Tuesday, October 31, 2006

Toilet Paper Time Travel

Halloween is a day when toilet paper is sometimes used for things other than its normal function. Here’s another application: time travel. OK, not actual time travel, but a roll of toilet paper can be used as a really cool educational device for demonstrating geological time spans.

The Earth is about 4.6 billion years old. This is a very big number so it’s hard to relate to this in terms of our personal experience with time. Writers and teachers of Earth and space sciences make use of analogies to help students comprehend geological and cosmological time spans. One well-known analogy is the cosmic calendar, in which the age the universe (15 billion years, give or take) is considered to be one year, with the Big Bang occurring at midnight on January 1. On this scale (475 real years per cosmic calendar second), the solar system forms on September 9, life emerges on September 30, and early humans arrive at 11:50 pm on December 31. The whole of recorded human history (around 10,000 years) takes place in the final 21 seconds of the year. Astronomy Notes (great web site!) has a nice explanation of the cosmic calendar here.

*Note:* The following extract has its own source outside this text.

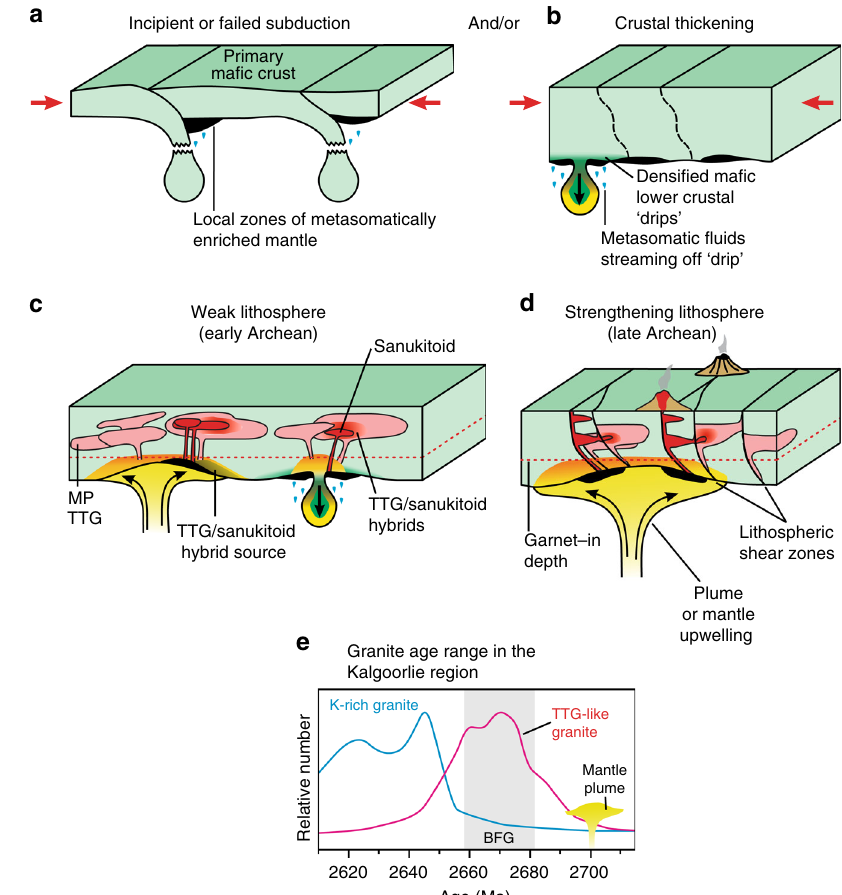
Fig. 10 Schematic model showing the geological environment of TTG and sanukitoid formation. Block diagrams illustrating potential sites of Archean medium pressure (MP) TTG and sanukitoid (including high-pressure (HP) TTG) formation. Pockets of metasomatized lithospheric mantle (MLM) representing the source for sanukitoid form throughout the Archean during incipient, or failed, ma fi c oceanic-plate subduction ( a ) and possibly also after thickening (due to greenstone accumulation and/or crustal shortening) when densi fi ed and gravitationally unstable lower ma fi c crust dripped into the mantle, releasing volatile components ( b ). Melting of primary ma fi c crust below the garnet-in zone (red line), was induced by mantle upwelling. A ductile crust in the early Archean ( c ) meant that sanukitoid melts (red) derived from remnant MLM sources could not effectively ascend and evolve uncontaminated by crust and contemporaneous MP TTG (pink) crustal melts. The development of lithosphere-scale structures in Neoarchean crust ( d ) and possibly an increase in the volume/number of MLM sources during the transition to a global plate tectonic regime, increased both the proportion of sanukitoid magmatism and the ef fi ciency of it rising to higher crustal levels without contamination. Where thermal anomalies were local or weak, only MLM was remobilised and sanukitoid magmatism was unassociated with MP TTG 27 . The Black Flag Group formed in the wake of widespread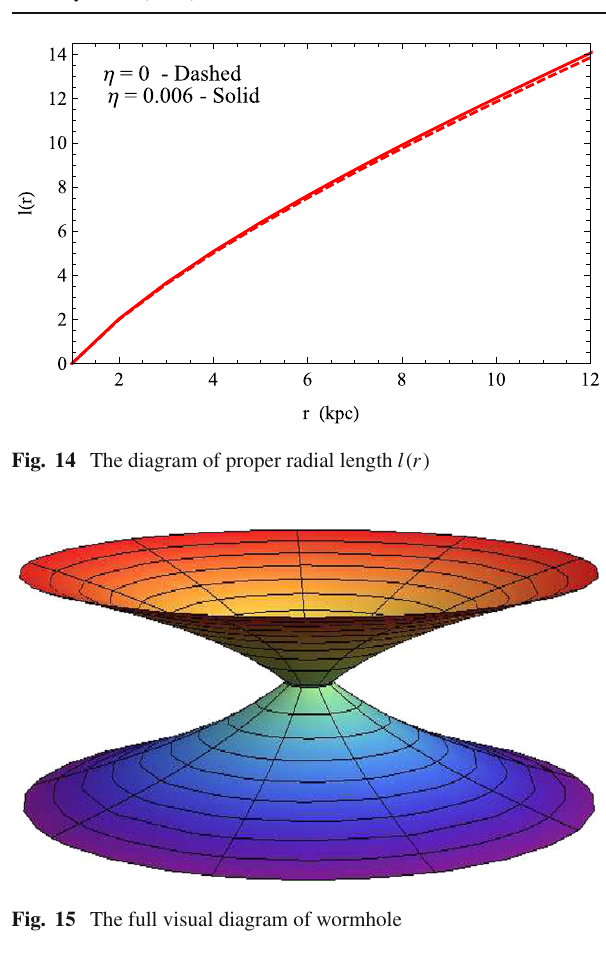
+ where r is an arbitrary nearest distance of the throat from th right hand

But my current (ahem) bathroom reading is The Ancestor’s Tale by Richard Dawkins. This book is a backwards journey through time from present-day humans, through all of our tale-telling evolutionary ancestors, to the dawn of life on Earth, around 3.4 billion years ago. I was having some trouble grappling with the various spans Dawkins talks about, so I looked up “time scale analogies” in Google. That’s where I found the toilet paper analogy for geologic timescales. Jennifer Wenner has a great explanation of this classroom demonstration here (and here is another version). It requires a 1000 sheet roll of toilet paper, some time for preparation, and a delicate touch (for unrolling, labeling, and re-rolling the paper).

I won’t repeat Wenner's explanation here (she even links to an Excel spreadsheet that defines the key milestones and their sheet positions for marking, and allows you to scale to fewer sheets if the budget doesn’t allow for a full 1000 sheet roll). I haven’t tried this myself, but 100-some meters of unrolled toilet paper is striking even in the imagination. Early bacteria start on sheet 739. Insects arrive on sheet 87. The dinosaurs start on sheet 46 and end on sheet 14. What about us Homo sapiens? We never make it off the first sheet – all of human and proto-human evolution fall within two-thirds of the first sheet. Human history takes place within the first 0.02 cm (0.01 inch). Whoa.